Today, at the Global Citizen Festival in New York’s Central Park, Unilever is announcing a commitment to help 25 million people gain improved access to toilets by 2020.
The commitment is part of the Unilever Sustainable Living Plan, contributing to the company’s goal of helping one billion people improve their health and well-being by 2020, and augmenting existing goals on providing access to safe and affordable drinking water, and education on the importance of hand-washing with soap.
An estimated 2.5 billion people — over one-third of the world’s population — live without access to adequate sanitation. Of these, over one billion continue to defecate in the open. This has a serious impact on people’s health, nutrition, education, gender equality and sustainable economic development. Without access to clean, safe toilets, affordable drinking water, and the adoption of basic hygiene practices, thousands of people around the world will continue to die from preventable diseases such as diarrhea.
“Business can and must be part of the solution in addressing global challenges that affect us all,” said Unilever CEO Paul Polman. “That’s why we introduced the Unilever Sustainable Living Plan to positively contribute to the societies where we operate. With our portfolio of health and hygiene brands, our understanding of consumers’ needs and our global reach, we are uniquely placed to help improve people’s lives.”
This target will be delivered by Unilever’s toilet cleaning brand, Domestos, and the Unilever Foundation, by scaling up existing partnership programs.
To deliver this commitment, Domestos and the Unilever Foundation are working with UNICEF to change sanitation behaviors and empower communities to become free of open defecation. Domestos is also partnering with social enterprise eKutir, to deliver market-based models that enable entrepreneurs to set up local sanitation businesses in rural areas, and running school programs with local NGOs to improve school facilities and educate the next generation of children on the importance of sanitation and hygiene.
So far, Unilever says its partnership with UNICEF has already reached over one million people with sanitation behavior-change interventions, and this will result in these individuals living in open defecation-free communities.

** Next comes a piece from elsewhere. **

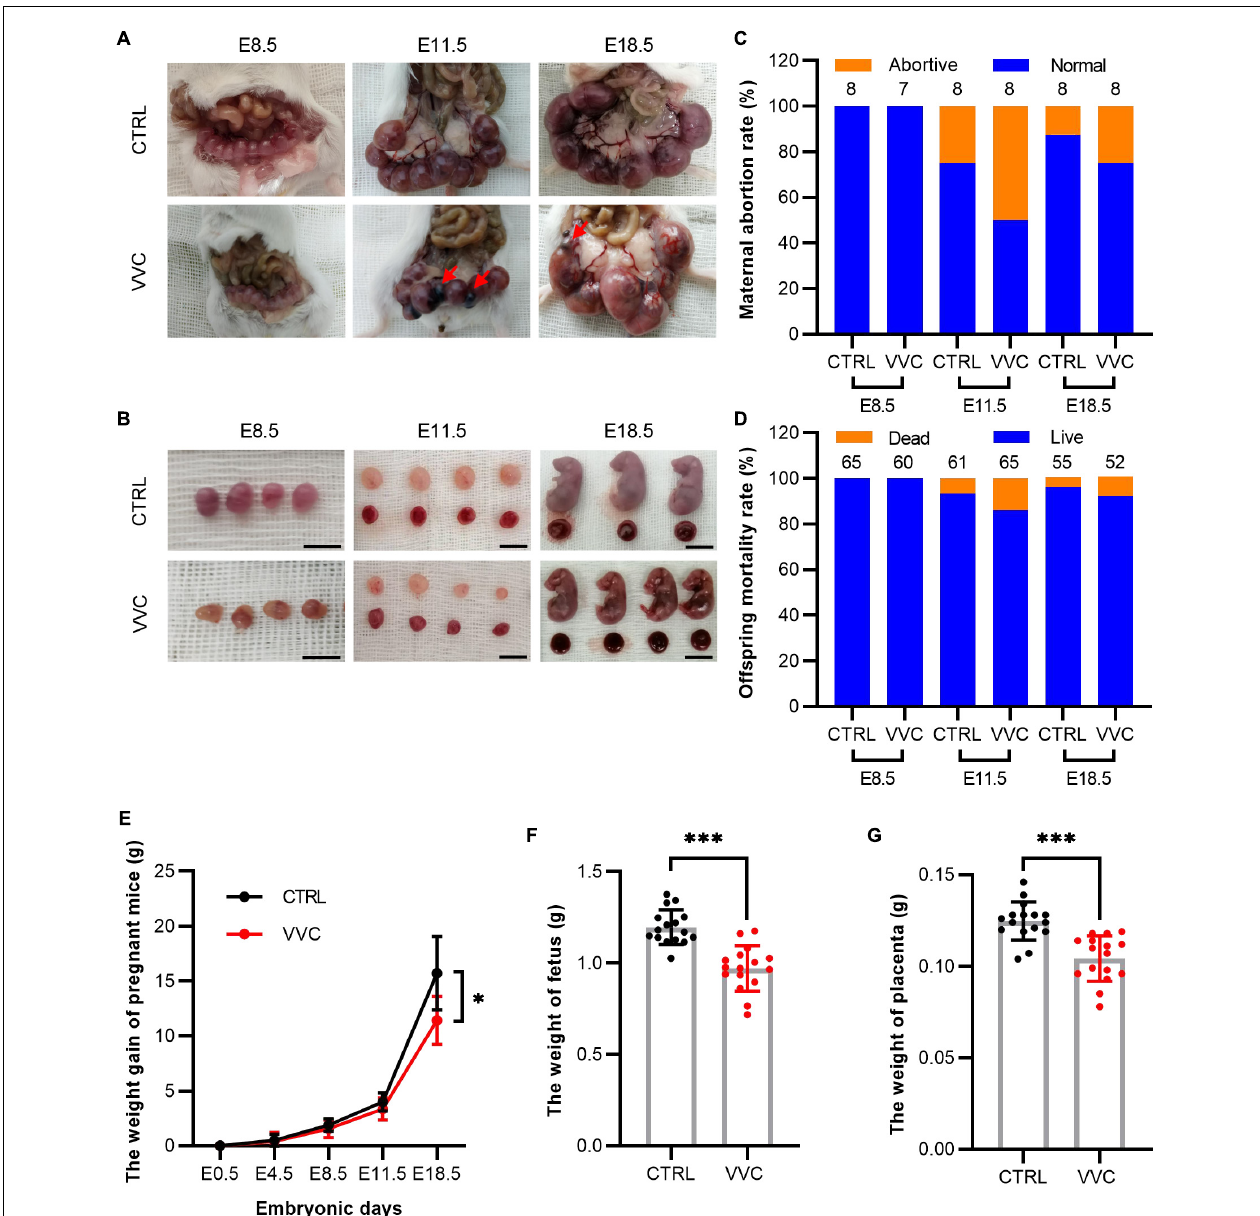
FIGURE 2 | Characteristics of pregnancy outcomes in the VVC group and the control group. (A,B) Representative images of embryos and placentas by integral view (A) and local view (B) at E8.5, E11.5, and E18.5, respectively. Red arrows indicate resorbed embryos. Scale bar: 1.0 cm. (C,D) The maternal abortion rate (C) and the offspring mortality rate (D) in the VVC group and control group at E8.5, E11.5, and E18.5. Numbers of mice in the control group: E8.5 n = 8, E11.5 n = 8, E18.5 n = 8. Numbers of mice in the VVC group: E8.5 n = 7, E11.5 n = 8, E18.5 n = 8. (E) Weight recorded of pregnant mice in the VVC group and control group at E0.5, E4.5, E8.5, E11.5, and E18.5. Numbers of mice in the control group: E4.5 n = 24, E8.5 n = 24, E11.5 n = 16, E18.5 n = 8. Numbers of mice in the VVC group: E4.5 n = 23 E8.5 n = 23, E11.5 n = 15, E18.5 n = 8. (F) Weight of fetus in the VVC group and control group by cesarean section at E18.5 ( n = 16). (G) Weight of the placenta in the VVC group and control group by cesarean section at E18.5 ( n = 16). Data are presented as mean ± SD. Unpaired t -test was used for two-group comparisons of the pregnant mouse bodyweight, the weight of fetus, and the weight of the placenta. Fisher’s exact test was used for two-group comparisons of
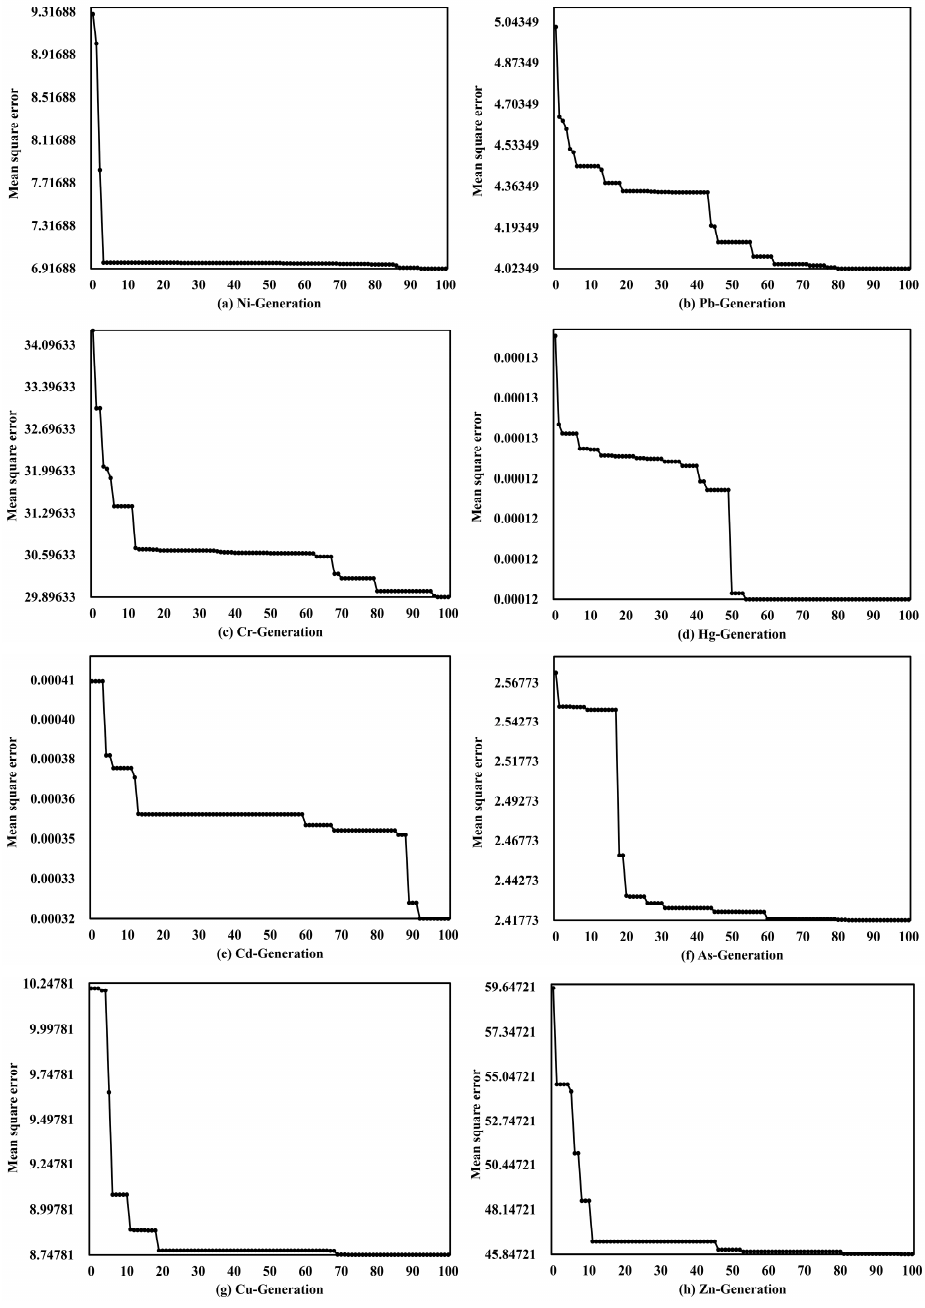
Figure 3. GA parameter optimization process (( a – h ) correspond to the elements of Ni, Pb, Cr, Hg, Cd, As, Cu and Zn, respectively).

Domestos is also working with other leading organizations including DFID, Water and Sanitation for the Urban Poor (WSUP), London School of Hygiene and Tropical Medicine, WaterAid, Water Supply and Sanitation Collaborative Council (WSSCC), World Toilet Organization, Water and Sanitation Africa and Agence Française de Développement (AFD), with the mutual aim of bringing even greater speed and scale to sanitation solutions.
“Our commitment is the natural next step for Domestos,” said Jean-Laurent Ingles, SVP for Household Care at Unilever. “Domestos aims to ‘kill germs for good’ — that’s why we’re working to provide access to clean and safe toilets for people worldwide. Our commitment is about more than Corporate Social Responsibility. It’s about establishing a clear and sustainable link between tackling sanitation and our business ambitions. This is where the biggest opportunity lies for businesses, and where we can add greatest value.”
Of the UN Millennium Development Goals, the sanitation target is the most off-track. Too many interventions have failed, Unilever says, because they have addressed only the hardware and have not taken the software — human psychology and behavior — into account. The consumer goods giant is well-positioned to tackle this urgent issue and has a proven track record of implementing and supporting WASH behavior-change programs.
Unilever believes that universal access to Water, Sanitation and Hygiene (WASH) is essential to helping lift people out of poverty. For this reason, we are advocating for a standalone goal on Water and Sanitation in the post-2015 Development Agenda. This must be supported by targets and indicators that recognise the importance of ending open defecation; improving hygiene practises and tackling current inequalities in access to WASH.